*** Block opens ***
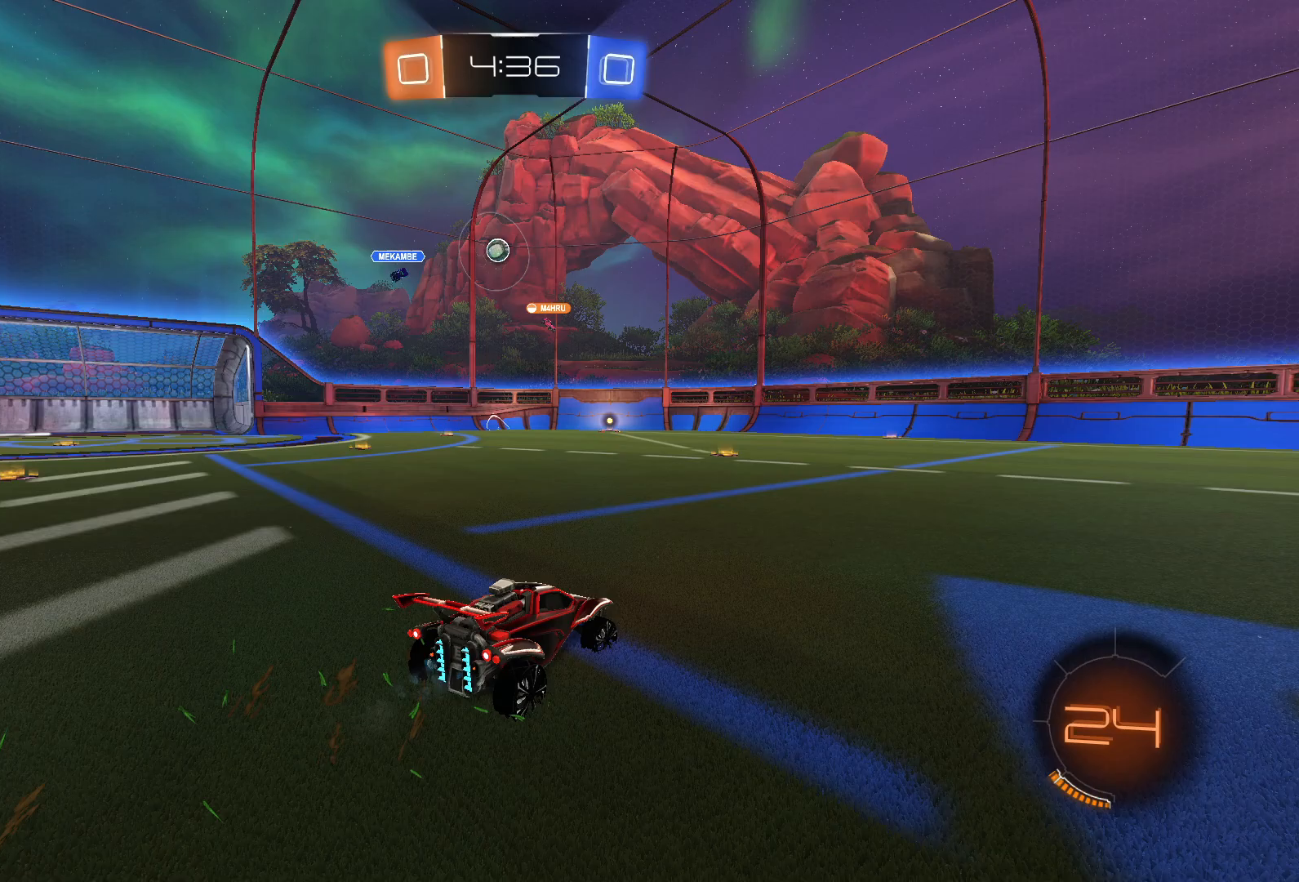
{"buttons": ["R2"], "left_stick": "center", "right_stick": "center", "events": [[267, "left_stick", "center"]]}
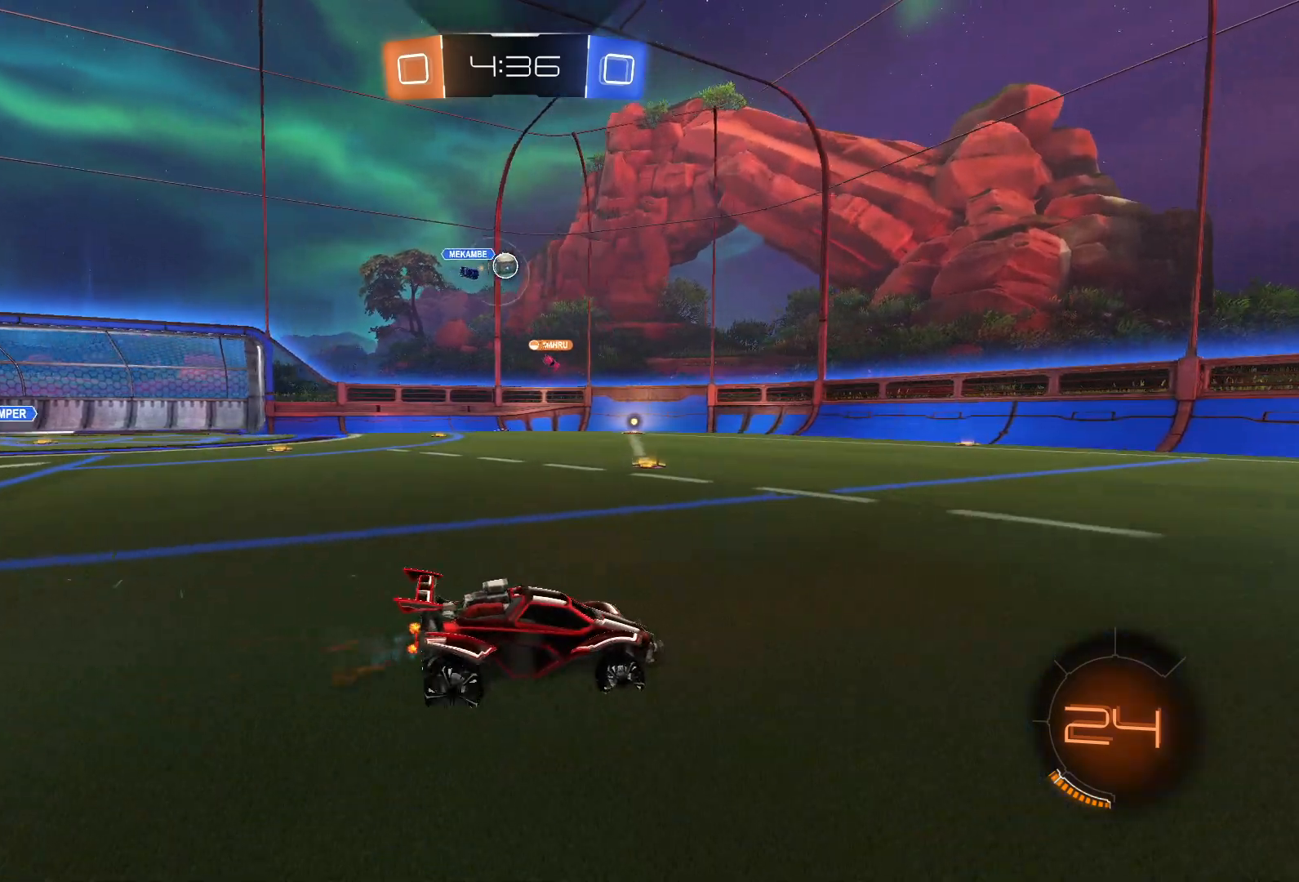
{"buttons": ["R2"], "left_stick": "center", "right_stick": "center", "events": [[333, "left_stick", "left"], [450, "left_stick", "center"]]}
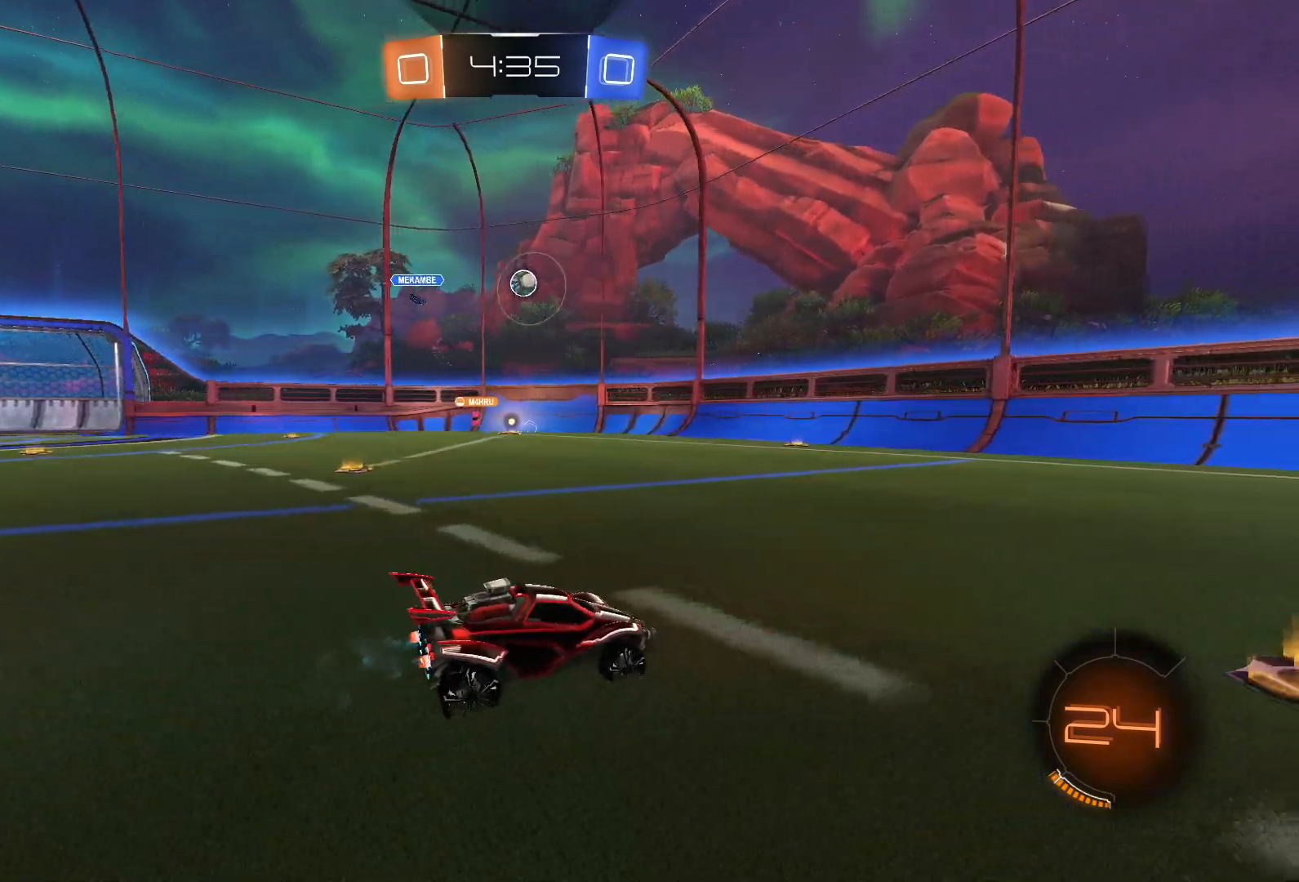
{"buttons": ["SQUARE", "R2"], "left_stick": "left", "right_stick": "center", "events": [[50, "left_stick", "right"], [233, "left_stick", "up"], [300, "left_stick", "center"], [367, "left_stick", "left"], [433, "SQUARE", "down"]]}
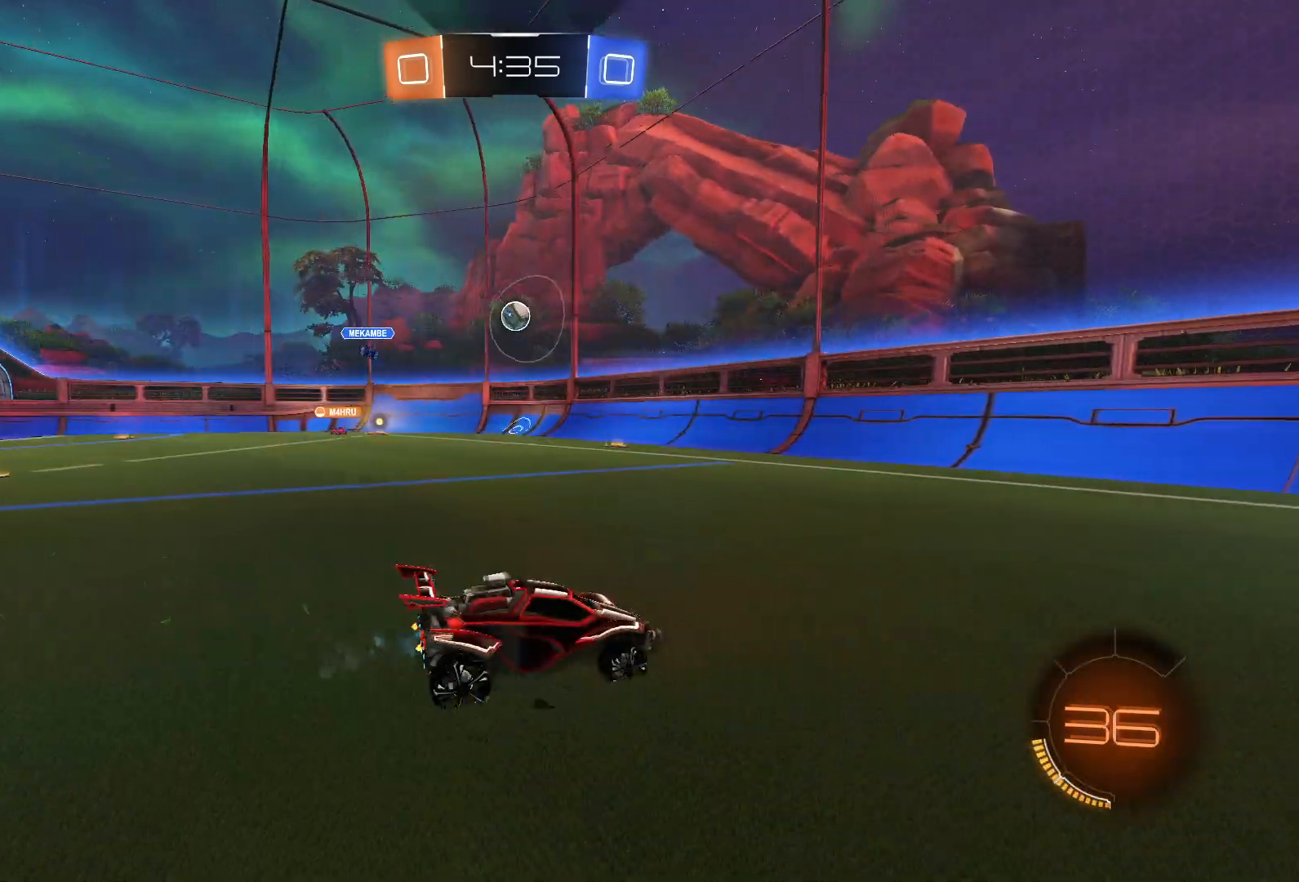
{"buttons": ["R2"], "left_stick": "left", "right_stick": "center", "events": [[167, "SQUARE", "up"]]}
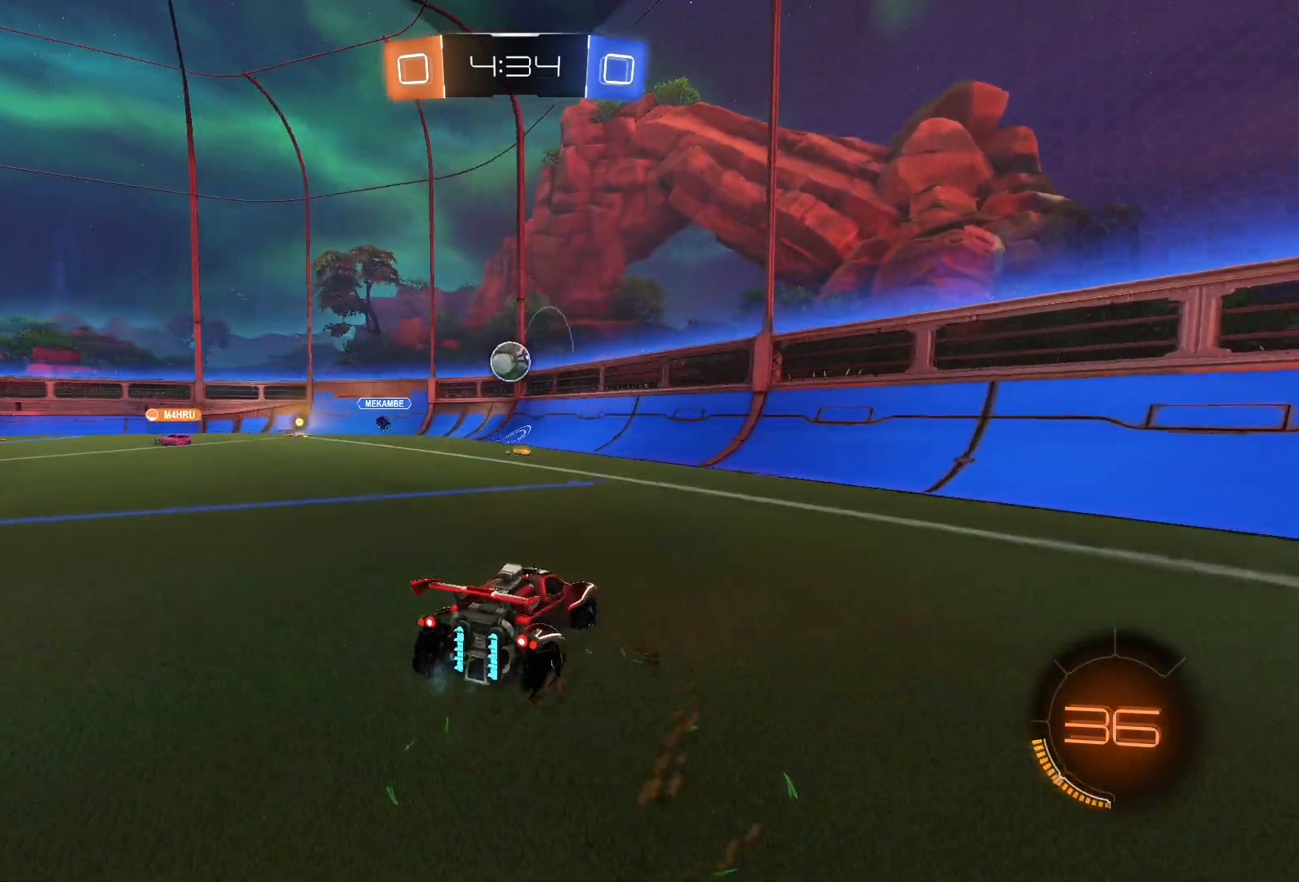
{"buttons": ["R2"], "left_stick": "right", "right_stick": "center", "events": [[50, "left_stick", "center"], [100, "R2", "up"], [100, "left_stick", "right"], [217, "R2", "down"], [400, "SQUARE", "down"], [483, "SQUARE", "up"]]}
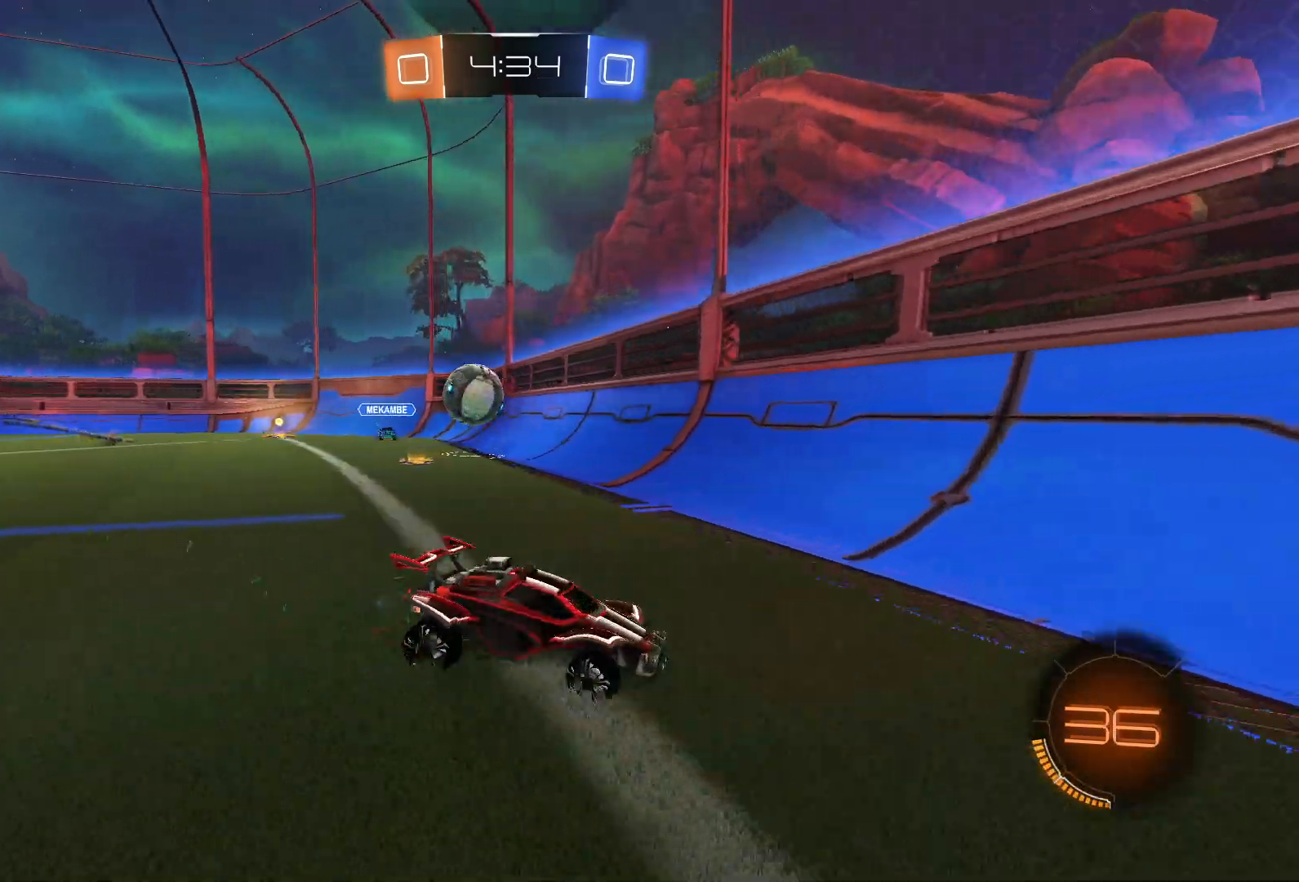
{"buttons": ["R2"], "left_stick": "right", "right_stick": "center", "events": [[150, "SQUARE", "down"], [183, "SQUARE", "up"], [400, "SQUARE", "down"], [417, "SQUARE", "up"]]}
*** Block closes ***
◆ PROBLEM TO SOLVE: Minus its pictures, the full listing should be copied verbatim.

◆ PROBLEM SOLUTION:
{"buttons": ["R2"], "left_stick": "center", "right_stick": "center", "events": [[267, "left_stick", "center"]]}
{"buttons": ["R2"], "left_stick": "center", "right_stick": "center", "events": [[333, "left_stick", "left"], [450, "left_stick", "center"]]}
{"buttons": ["SQUARE", "R2"], "left_stick": "left", "right_stick": "center", "events": [[50, "left_stick", "right"], [233, "left_stick", "up"], [300, "left_stick", "center"], [367, "left_stick", "left"], [433, "SQUARE", "down"]]}
{"buttons": ["R2"], "left_stick": "left", "right_stick": "center", "events": [[167, "SQUARE", "up"]]}
{"buttons": ["R2"], "left_stick": "right", "right_stick": "center", "events": [[50, "left_stick", "center"], [100, "R2", "up"], [100, "left_stick", "right"], [217, "R2", "down"], [400, "SQUARE", "down"], [483, "SQUARE", "up"]]}
{"buttons": ["R2"], "left_stick": "right", "right_stick": "center", "events": [[150, "SQUARE", "down"], [183, "SQUARE", "up"], [400, "SQUARE", "down"], [417, "SQUARE", "up"]]}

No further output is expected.